- [Your task]
Which lines run from the one containing "workers in the city." to the end of the records? Write them out exactly, both ends included, and nothing else.

(Exercise data Opens)

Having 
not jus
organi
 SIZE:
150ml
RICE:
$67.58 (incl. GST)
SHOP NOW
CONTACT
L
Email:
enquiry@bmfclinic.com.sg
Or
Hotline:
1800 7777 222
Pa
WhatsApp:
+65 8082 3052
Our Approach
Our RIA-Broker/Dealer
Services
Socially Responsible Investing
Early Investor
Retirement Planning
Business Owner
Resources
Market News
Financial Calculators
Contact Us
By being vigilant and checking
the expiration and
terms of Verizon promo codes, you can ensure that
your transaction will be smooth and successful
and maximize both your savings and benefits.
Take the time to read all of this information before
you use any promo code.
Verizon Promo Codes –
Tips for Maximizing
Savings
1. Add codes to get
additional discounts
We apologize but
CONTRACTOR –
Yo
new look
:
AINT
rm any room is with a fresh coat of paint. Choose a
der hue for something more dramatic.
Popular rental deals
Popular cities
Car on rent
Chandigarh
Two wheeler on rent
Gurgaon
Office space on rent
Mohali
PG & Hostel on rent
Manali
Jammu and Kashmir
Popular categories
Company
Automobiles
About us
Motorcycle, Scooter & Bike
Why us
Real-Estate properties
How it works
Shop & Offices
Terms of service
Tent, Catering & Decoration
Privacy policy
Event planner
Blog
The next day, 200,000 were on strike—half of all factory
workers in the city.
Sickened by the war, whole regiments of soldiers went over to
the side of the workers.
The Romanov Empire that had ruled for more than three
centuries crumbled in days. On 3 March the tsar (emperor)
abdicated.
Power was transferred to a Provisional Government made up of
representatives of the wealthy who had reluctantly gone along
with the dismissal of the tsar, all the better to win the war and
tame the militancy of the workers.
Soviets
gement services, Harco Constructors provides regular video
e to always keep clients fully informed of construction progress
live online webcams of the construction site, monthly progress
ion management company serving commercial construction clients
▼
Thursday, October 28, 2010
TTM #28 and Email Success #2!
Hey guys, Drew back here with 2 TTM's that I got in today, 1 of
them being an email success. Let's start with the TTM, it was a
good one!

(Exercise data Closes)

- [Your response]
workers in the city.
Sickened by the war, whole regiments of soldiers went over to
the side of the workers.
The Romanov Empire that had ruled for more than three
centuries crumbled in days. On 3 March the tsar (emperor)
abdicated.
Power was transferred to a Provisional Government made up of
representatives of the wealthy who had reluctantly gone along
with the dismissal of the tsar, all the better to win the war and
tame the militancy of the workers.
Soviets
gement services, Harco Constructors provides regular video
e to always keep clients fully informed of construction progress
live online webcams of the construction site, monthly progress
ion management company serving commercial construction clients
▼
Thursday, October 28, 2010
TTM #28 and Email Success #2!
Hey guys, Drew back here with 2 TTM's that I got in today, 1 of
them being an email success. Let's start with the TTM, it was a
good one!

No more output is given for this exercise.